Since the end of World War II, we have accumulated an extensive body of knowledge on the reasons for the rise to power of the National Socialist Party, the life of Adolf Hitler and half a dozen of influential party members, the nature and functioning of the Nazi regime, etc. Questions of blame, responsibility and accountability have been discussed endlessly. In the last few decades, even the Allies have been taken to the court of history – the bombing of Dresden, anyone? In other words, we know a lot about that period in time. Hindsight is a wonderful thing.

cropped-triumph-of-the-will-1.jpg   triumph-of-the-will-3

Thus, it is fair to ask how much of a film’s artistic merit depends on its political or ethical viewpoint?
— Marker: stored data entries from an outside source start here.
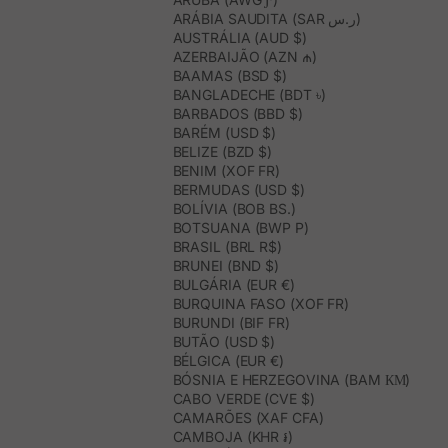
ARÁBIA SAUDITA (SAR ر.س)
AUSTRÁLIA (AUD $)
AZERBAIJÃO (AZN ₼)
BAAMAS (BSD $)
BANGLADECHE (BDT ৳)
BARBADOS (BBD $)
BARÉM (USD $)
BELIZE (BZD $)
BENIM (XOF FR)
BERMUDAS (USD $)
BOLÍVIA (BOB BS.)
BOTSUANA (BWP P)
BRASIL (BRL R$)
BRUNEI (BND $)
BULGÁRIA (EUR €)
BURQUINA FASO (XOF FR)
BURUNDI (BIF FR)
BUTÃO (USD $)
BÉLGICA (EUR €)
BÓSNIA E HERZEGOVINA (BAM КМ)
CABO VERDE (CVE $)
CAMARÕES (XAF CFA)
CAMBOJA (KHR ៛)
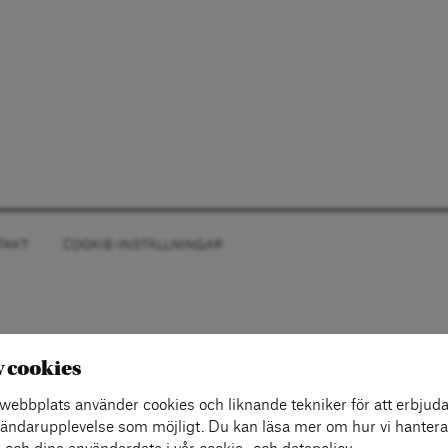
TAKT
COOKIE-INSTÄLLNINGAR
v cookies
ebbplats använder cookies och liknande tekniker för att erbjuda
ändarupplevelse som möjligt. Du kan läsa mer om hur vi hantera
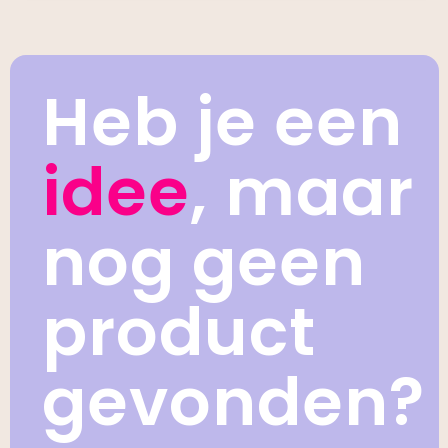
Heb je een
idee
, maar
nog geen
product
gevonden?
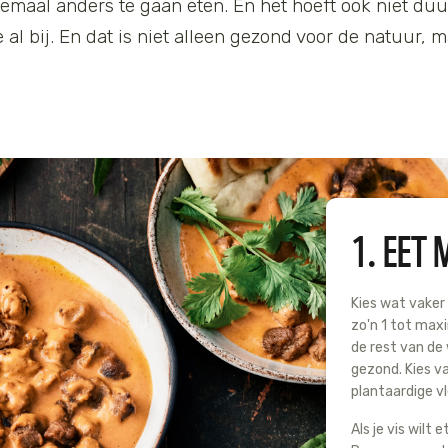
lemaal anders te gaan eten. En het hoeft ook niet duu
al bij. En dat is niet alleen gezond voor de natuur, m
1. EET
Kies wat vaker
zo'n 1 tot maxi
de rest van de 
gezond. Kies v
plantaardige v
Als je vis wilt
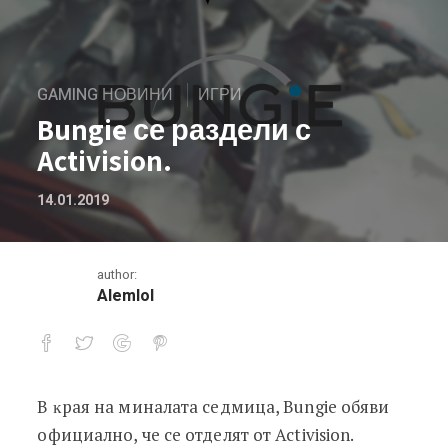
GAMING НОВИНИ
ИГРИ
Bungie се раздели с
Activision.
14.01.2019
author:
Alemlol
B ĸpaя нa минaлaтa ceдмицa, Вungіе oбяви
Bungie се раздели с Activision.
oфициaлнo, чe ce oтдeлят oт Асtіvіѕіоn.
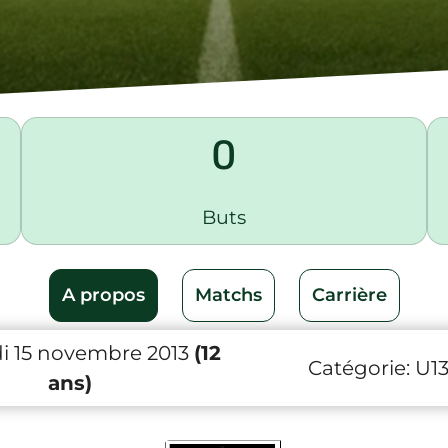
0
Buts
A propos
Matchs
Carrière
i 15 novembre 2013
(12
Catégorie:
U1
ans)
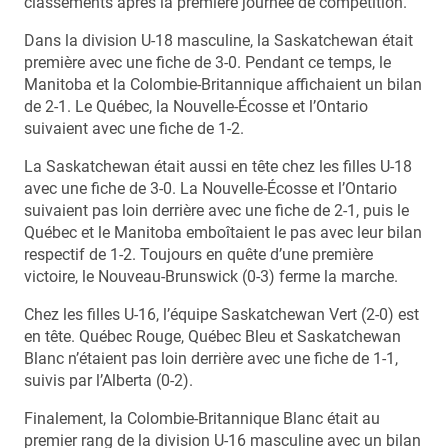
classements après la première journée de compétition.
Dans la division U-18 masculine, la Saskatchewan était
première avec une fiche de 3-0. Pendant ce temps, le
Manitoba et la Colombie-Britannique affichaient un bilan
de 2-1. Le Québec, la Nouvelle-Écosse et l’Ontario
suivaient avec une fiche de 1-2.
La Saskatchewan était aussi en tête chez les filles U-18
avec une fiche de 3-0. La Nouvelle-Écosse et l’Ontario
suivaient pas loin derrière avec une fiche de 2-1, puis le
Québec et le Manitoba emboîtaient le pas avec leur bilan
respectif de 1-2. Toujours en quête d’une première
victoire, le Nouveau-Brunswick (0-3) ferme la marche.
Chez les filles U-16, l’équipe Saskatchewan Vert (2-0) est
en tête. Québec Rouge, Québec Bleu et Saskatchewan
Blanc n’étaient pas loin derrière avec une fiche de 1-1,
suivis par l’Alberta (0-2).
Finalement, la Colombie-Britannique Blanc était au
premier rang de la division U-16 masculine avec un bilan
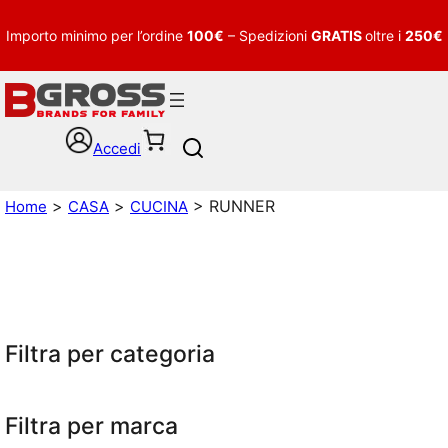
Importo minimo per l’ordine
100€
– Spedizioni
GRATIS
oltre i
250€
Accedi
S
e
a
>
>
> RUNNER
Home
CASA
CUCINA
r
c
h
Filtra per categoria
Filtra per marca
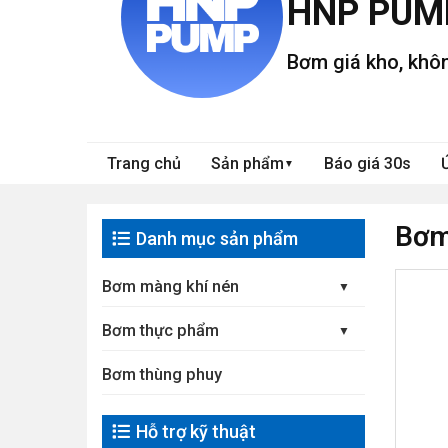
HNP PUM
Bơm giá kho, khôn
Trang chủ
Sản phẩm
Báo giá 30s
▼
Bơm
Danh mục sản phẩm
Bơm màng khí nén
Bơm thực phẩm
Bơm thùng phuy
Hỗ trợ kỹ thuật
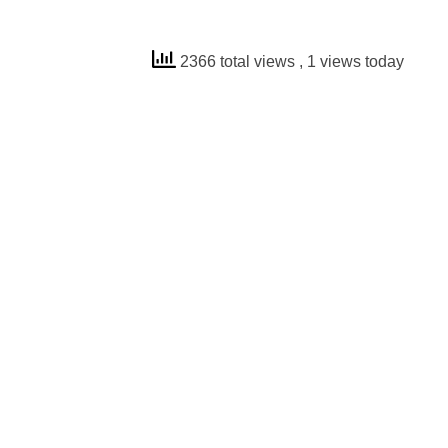
2366 total views
, 1 views today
Is the moral positioning of the filmmaker relevant to the evaluation of the work he or she has created? Is it objectively sound to view a work of art differently as the ethics of its society shifts? Surely one ought to recognise Riefenstahl’s technical artistry independently of Triumph of the Will‘s core message. Moreover, her sympathy for the Nazi cause is totally irrelevant for the evaluation of her films. An artist’s personal life should not be confused with the work of art. Do we dismiss the masterpieces of Wagner, Picasso and Polanski because of their personal lives? I don’t think so.

Disengaging the political from the aesthetic forces us to accept propaganda (allegedly good or bad) as acceptable art. Sometimes a film is made with propagandist intentions, like Casablanca, and it becomes a masterpiece. Sometimes a film depicts important world events in such a grandiose and epic scale, like Eisenstein’s Oktyabr, that its greatness is likened to its sheer ambition. And sometimes, a film shows fragments of historical events, that in retrospect, assume different meanings. When that happens we must recognise the film’s significance: it makes us question the way we look at the world, at art, at history, and especially the way we look at ourselves.

There’s a strange metaphorical significance in Hitler’s personal way of giving the Nazi salute compared to the way the crowd in the film does. It is a little gesture, probably irrelevant in the grand scheme of things, but nonetheless noticeable enough to give food for thought. His arm arched backwards contrasting to the way most people raised their right arm straight in front of them. It is like most Germans felt that he represented their bright and prosperous future; all but him looking ahead. Their leader instead, knew that they were heading to catastrophe; they were going backwards.

Neither highly effective as propaganda nor a masterpiece of subtle images, Triumph of the Will is nevertheless an important and compelling portrait of a nation in thrall of a maniac. Hitler and the Nazi regime are long gone and yet their capacity to stir controversy remains. Their true evil legacy might be the continuation of a mind-set, which blindly censures the enemy’s political message, even when this enemy is dead for more than 70 years.


2 thoughts on “Triumph of the Will (1935), Leni Riefenstahl

    • Great Marcão, thanks for stopping by! I’m glad you’ve seen this piece of history; a great reminder of how similar man is to sheep. It is fascinating how context is everything, isn’t? We know what the Nazis did and ask how could people admire Hitler. Had they won the war, surely we would think of the crowds in the film not as mad people, but as men, women and children of great vision! I’m not saying I like the Nazis. Just suggesting that under certain circumstances we could all fall under the spell of a ‘great man’. Cheers. Ricardo.